(INPUT DATA)
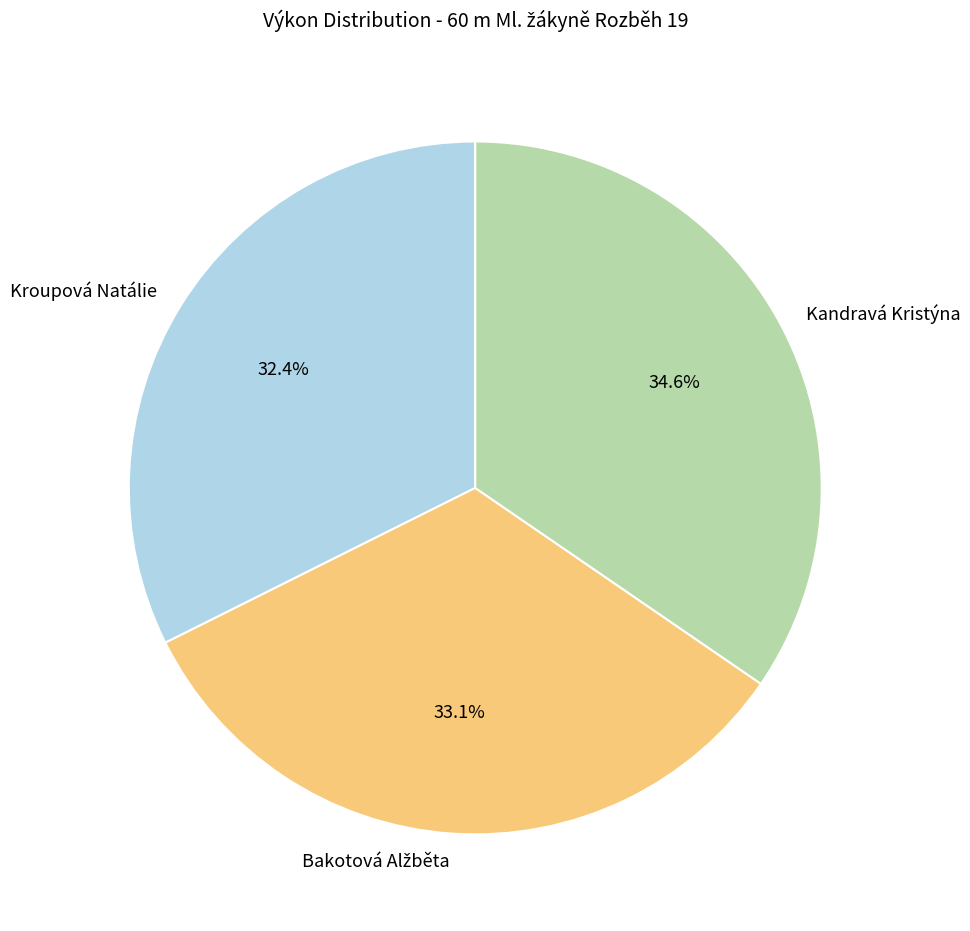

What is the ratio of the value at Kroupová Natálie to the value at Kandravá Kristýna?

0.9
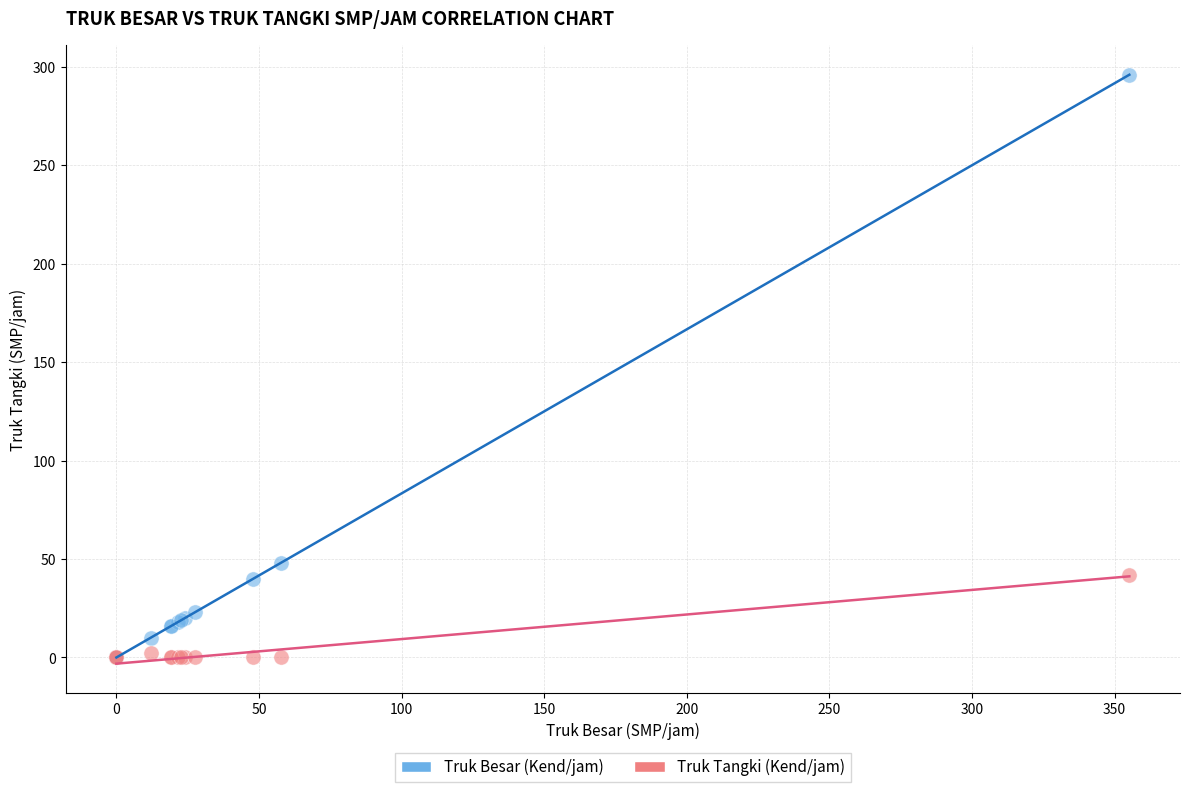

Which series reaches the maximum Y coordinate?

Truk Besar (Kend/jam)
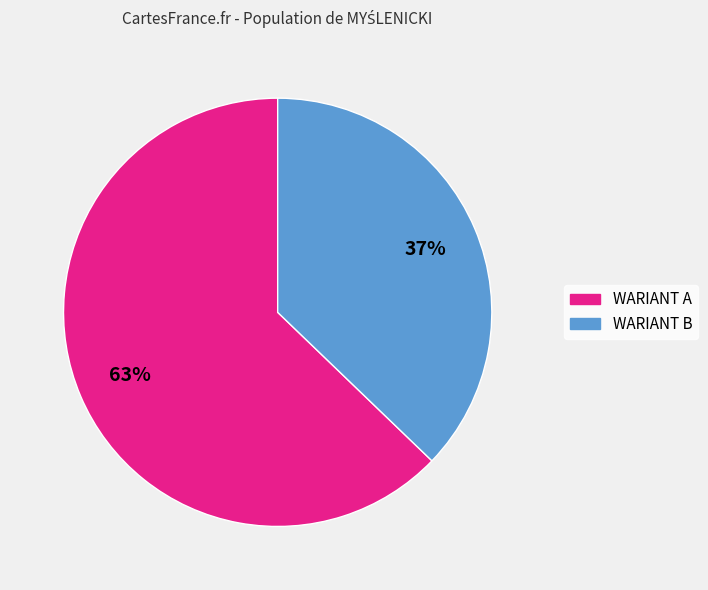

To the nearest percent, what is the average slice percentage?

50%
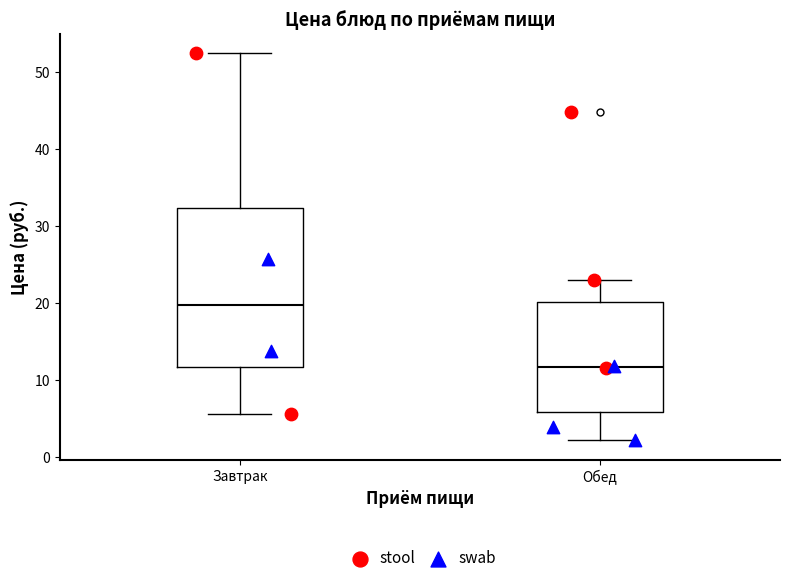

Where is the lower edge of the box for Завтрак on the y-axis? The values are not printed on the chart, so give them approximately, as read against the axis.

12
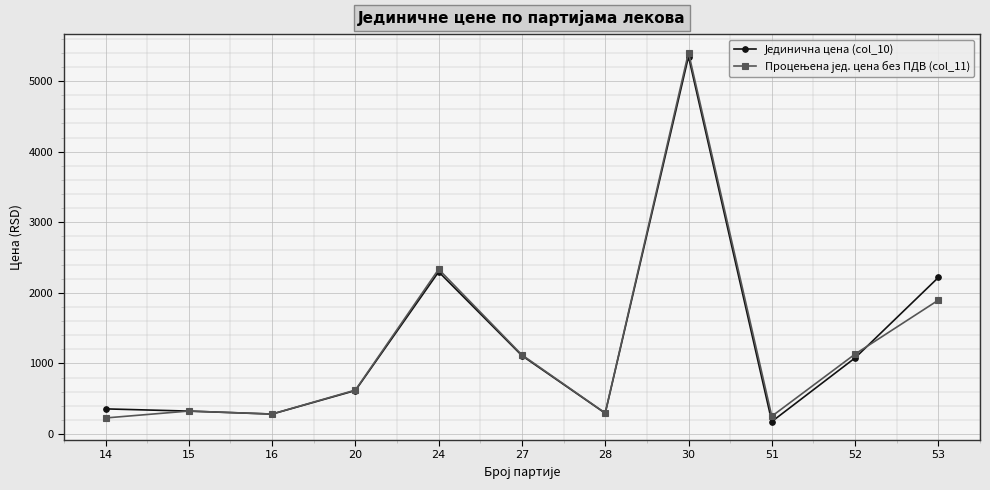

What is the smallest value displayed?

176.2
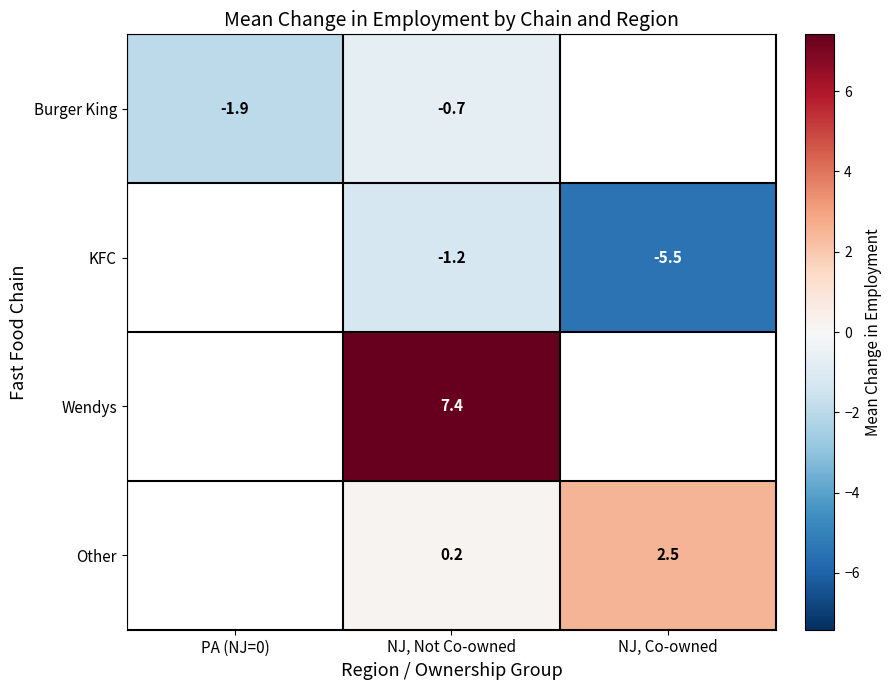

How many data points does each series have?

3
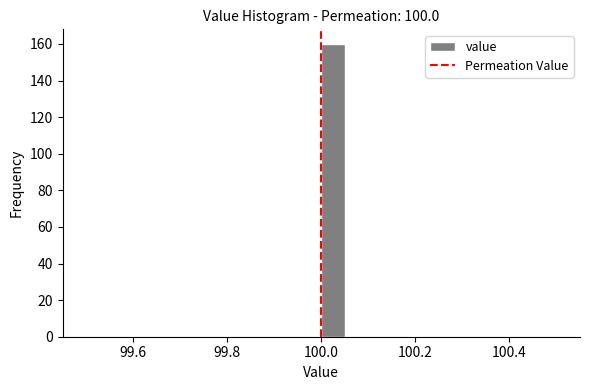

Around what value on the x-axis is the tallest bar? Give the approximate position of its centre, as read against the axis.

100.02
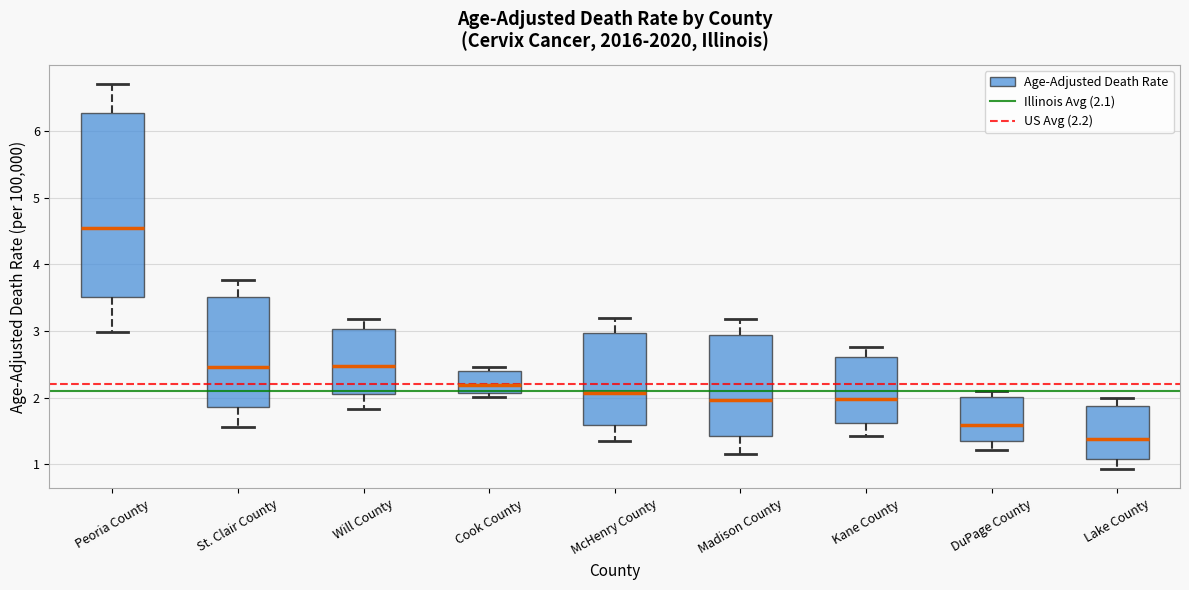

Reading left to right, transcribe this box plot: for each box, give where its median line is, the range the box spans, and where its two whiskers end, as read against the y-axis. The values are not printed on the chart, so give them approximately, as read against the axis.

Peoria County: median 4.5, box 3.5 to 6.3, whiskers 3.0 to 6.7
St. Clair County: median 2.5, box 1.9 to 3.5, whiskers 1.6 to 3.8
Will County: median 2.5, box 2.0 to 3.0, whiskers 1.8 to 3.2
Cook County: median 2.2, box 2.1 to 2.4, whiskers 2.0 to 2.5
McHenry County: median 2.1, box 1.6 to 3.0, whiskers 1.3 to 3.2
Madison County: median 2.0, box 1.4 to 2.9, whiskers 1.1 to 3.2
Kane County: median 2.0, box 1.6 to 2.6, whiskers 1.4 to 2.8
DuPage County: median 1.6, box 1.3 to 2.0, whiskers 1.2 to 2.1
Lake County: median 1.4, box 1.1 to 1.9, whiskers 0.9 to 2.0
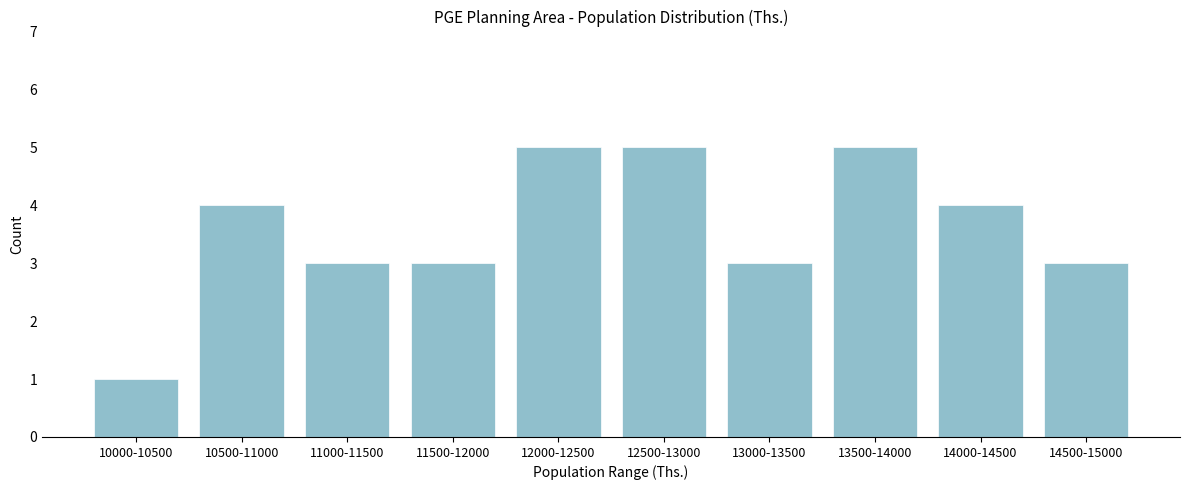

Reading left to right, transcribe all the data shown in this chart.

10000-10500=1	10500-11000=4	11000-11500=3	11500-12000=3	12000-12500=5	12500-13000=5	13000-13500=3	13500-14000=5	14000-14500=4	14500-15000=3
(End INPUT DATA)
▶ [GOAL OF THE EXERCISE]
Rewrite all of the data above, changing "approximately" to "roughly" everywhere it occurs and leaving everything else as it is. Omit the pictures.

▶ [PROBLEM SOLUTION]
What is the ratio of the value at Kroupová Natálie to the value at Kandravá Kristýna?

0.9

Which series reaches the maximum Y coordinate?

Truk Besar (Kend/jam)

To the nearest percent, what is the average slice percentage?

50%

Where is the lower edge of the box for Завтрак on the y-axis? The values are not printed on the chart, so give them roughly, as read against the axis.

12

What is the smallest value displayed?

176.2

How many data points does each series have?

3

Around what value on the x-axis is the tallest bar? Give the approximate position of its centre, as read against the axis.

100.02

Reading left to right, transcribe this box plot: for each box, give where its median line is, the range the box spans, and where its two whiskers end, as read against the y-axis. The values are not printed on the chart, so give them roughly, as read against the axis.

Peoria County: median 4.5, box 3.5 to 6.3, whiskers 3.0 to 6.7
St. Clair County: median 2.5, box 1.9 to 3.5, whiskers 1.6 to 3.8
Will County: median 2.5, box 2.0 to 3.0, whiskers 1.8 to 3.2
Cook County: median 2.2, box 2.1 to 2.4, whiskers 2.0 to 2.5
McHenry County: median 2.1, box 1.6 to 3.0, whiskers 1.3 to 3.2
Madison County: median 2.0, box 1.4 to 2.9, whiskers 1.1 to 3.2
Kane County: median 2.0, box 1.6 to 2.6, whiskers 1.4 to 2.8
DuPage County: median 1.6, box 1.3 to 2.0, whiskers 1.2 to 2.1
Lake County: median 1.4, box 1.1 to 1.9, whiskers 0.9 to 2.0

Reading left to right, transcribe all the data shown in this chart.

10000-10500=1	10500-11000=4	11000-11500=3	11500-12000=3	12000-12500=5	12500-13000=5	13000-13500=3	13500-14000=5	14000-14500=4	14500-15000=3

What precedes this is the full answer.